Our skeleton friend, Slim, was crestfallen, but not surprised, to awaken at the beginning of October and learn the news of covid-19, or as he refers to it, “the latest pandemic.” He thought he’d misheard at first when I told him there had been nearly 230,000 deaths in the U.S. since February. He remembers the 1918 flu epidemic, when he and my grandfather were taken ill that fall. “Sam and I were hit pretty hard, but we were lucky and managed to pull through. We were young back then, and among the most vulnerable, for some reason. One of our best buddies was not so fortunate. We heard later how worried Nora had been about Sam. So glad he made it!” (I am, too, or neither my mother, nor I, would have been born.) My grandfather was thirty then, a new father to my mother’s older brother, Leland, who was just over a year old, still an only child. Neither my grandmother, nor the baby, was sickened. “After we were out of the woods, Sam and I swapped stories of our wild fever dreams,” Slim recalled. “For two full days, I was in a fox hunt. I was the fox, the hound, the horse and the hunter, all at once. I hadn’t thought about that in years.” Slim is always a gentleman, and he chooses his words with care, typically avoiding expletives. “That was some crazy $#*%,” he said, shaking his head.
The vivid memories of the nightmarish experience, and his shock at so many lives lost in 2020, prompted Slim to take to the swooning bench at my mother’s. As he draped himself in a comforting shawl, he mused. “How many died in what we used to call the Spanish Flu, even though it didn’t start there? Always gotta play the blame game. About 675,000 in the States, over the course of two years? And this pandemic on track to rival it? I thought we’d have learned to do better by this point. What year is it again? Goodness gracious. People know about masks now, right?”

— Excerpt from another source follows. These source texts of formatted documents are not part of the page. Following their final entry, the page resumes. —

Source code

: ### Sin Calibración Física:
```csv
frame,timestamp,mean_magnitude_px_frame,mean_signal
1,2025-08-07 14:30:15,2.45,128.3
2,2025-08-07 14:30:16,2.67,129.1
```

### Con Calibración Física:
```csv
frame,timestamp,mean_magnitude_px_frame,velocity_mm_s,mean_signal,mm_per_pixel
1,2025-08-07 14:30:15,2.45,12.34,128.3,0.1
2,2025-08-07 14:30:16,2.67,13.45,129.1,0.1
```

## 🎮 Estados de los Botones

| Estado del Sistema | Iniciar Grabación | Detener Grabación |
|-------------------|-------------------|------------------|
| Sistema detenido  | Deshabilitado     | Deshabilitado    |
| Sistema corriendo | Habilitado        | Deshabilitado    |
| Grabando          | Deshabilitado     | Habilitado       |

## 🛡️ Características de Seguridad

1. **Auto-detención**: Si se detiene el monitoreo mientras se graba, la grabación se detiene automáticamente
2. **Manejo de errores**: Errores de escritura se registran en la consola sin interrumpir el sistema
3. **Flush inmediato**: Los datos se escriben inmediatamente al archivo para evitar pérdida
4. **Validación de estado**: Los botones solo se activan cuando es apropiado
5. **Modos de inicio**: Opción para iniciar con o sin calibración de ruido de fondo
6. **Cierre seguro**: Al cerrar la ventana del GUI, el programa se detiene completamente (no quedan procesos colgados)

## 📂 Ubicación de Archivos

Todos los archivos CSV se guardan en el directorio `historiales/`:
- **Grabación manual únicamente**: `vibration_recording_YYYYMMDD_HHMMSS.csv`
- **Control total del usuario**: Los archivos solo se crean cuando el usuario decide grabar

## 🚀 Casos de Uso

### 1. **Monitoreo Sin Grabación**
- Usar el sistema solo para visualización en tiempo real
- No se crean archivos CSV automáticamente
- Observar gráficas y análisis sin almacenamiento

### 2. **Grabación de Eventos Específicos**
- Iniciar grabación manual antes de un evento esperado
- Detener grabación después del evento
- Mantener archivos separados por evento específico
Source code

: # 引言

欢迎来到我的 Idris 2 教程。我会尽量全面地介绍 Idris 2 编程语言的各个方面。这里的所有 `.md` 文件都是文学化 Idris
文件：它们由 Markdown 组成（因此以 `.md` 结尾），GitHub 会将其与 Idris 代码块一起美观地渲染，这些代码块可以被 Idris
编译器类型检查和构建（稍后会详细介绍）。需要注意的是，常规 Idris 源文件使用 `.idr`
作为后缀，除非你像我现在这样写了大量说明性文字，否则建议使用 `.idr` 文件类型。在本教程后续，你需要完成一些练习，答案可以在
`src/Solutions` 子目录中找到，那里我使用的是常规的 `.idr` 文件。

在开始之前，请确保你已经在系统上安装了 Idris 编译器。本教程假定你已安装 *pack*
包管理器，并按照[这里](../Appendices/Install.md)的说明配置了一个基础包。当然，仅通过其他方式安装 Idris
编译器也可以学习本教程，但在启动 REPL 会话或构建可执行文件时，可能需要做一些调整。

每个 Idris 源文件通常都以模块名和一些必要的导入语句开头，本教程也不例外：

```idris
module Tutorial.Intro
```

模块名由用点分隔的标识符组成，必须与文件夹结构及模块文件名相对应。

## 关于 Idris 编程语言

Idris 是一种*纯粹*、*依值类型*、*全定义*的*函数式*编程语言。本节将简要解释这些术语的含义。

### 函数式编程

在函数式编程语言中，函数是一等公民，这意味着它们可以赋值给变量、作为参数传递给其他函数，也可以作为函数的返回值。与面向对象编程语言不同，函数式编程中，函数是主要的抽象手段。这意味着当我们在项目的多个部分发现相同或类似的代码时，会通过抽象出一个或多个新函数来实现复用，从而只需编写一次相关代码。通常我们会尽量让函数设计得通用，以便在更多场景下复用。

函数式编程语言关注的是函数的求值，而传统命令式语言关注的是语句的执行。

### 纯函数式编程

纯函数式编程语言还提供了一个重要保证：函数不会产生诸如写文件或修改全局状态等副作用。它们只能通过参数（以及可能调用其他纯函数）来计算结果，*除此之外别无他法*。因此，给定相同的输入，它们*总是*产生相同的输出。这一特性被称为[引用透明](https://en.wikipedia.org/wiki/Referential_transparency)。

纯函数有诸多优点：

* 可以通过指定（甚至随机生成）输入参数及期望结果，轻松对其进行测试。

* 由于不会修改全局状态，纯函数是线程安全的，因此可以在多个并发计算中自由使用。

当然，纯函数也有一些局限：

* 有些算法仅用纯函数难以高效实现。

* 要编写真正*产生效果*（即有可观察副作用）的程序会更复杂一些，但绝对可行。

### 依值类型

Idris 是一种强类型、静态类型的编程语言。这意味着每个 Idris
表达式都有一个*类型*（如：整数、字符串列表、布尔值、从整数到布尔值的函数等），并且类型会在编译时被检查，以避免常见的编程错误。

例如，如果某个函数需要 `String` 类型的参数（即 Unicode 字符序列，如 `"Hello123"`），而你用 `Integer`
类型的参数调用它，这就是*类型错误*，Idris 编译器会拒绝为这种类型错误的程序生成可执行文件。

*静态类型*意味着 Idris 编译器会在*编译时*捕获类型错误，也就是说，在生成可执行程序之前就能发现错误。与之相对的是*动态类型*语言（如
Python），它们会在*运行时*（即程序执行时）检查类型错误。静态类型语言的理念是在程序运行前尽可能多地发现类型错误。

Though knocked for a loop by the grim state of our current covid world, Slim rarely lingers long in life’s valleys. Encouraged by his loving pack, happy to reconnect with our family, he rallied. Soon he was ready to engage in more pleasant reminiscences. . .such as my grandparents’ celebratory wedding dinner at the Canary Cottage in Louisville, on the first day of 1915. . .
. . .and to hear from us about a few good things that happened in 2020, such as the whirlwind trip my daughter and I made from Charlottesville to New York City when she unexpectedly got tickets to Saturday Night Live. . .
. . .and to anticipate a better future, post-pandemic, post-election, posthaste.
By Halloween morning, Slim had the usual spring in his step. The air was invigoratingly chilly, and it was time to get down to business. Halloween would be different this year, but it would still be Halloween. “Onward ho, pack!”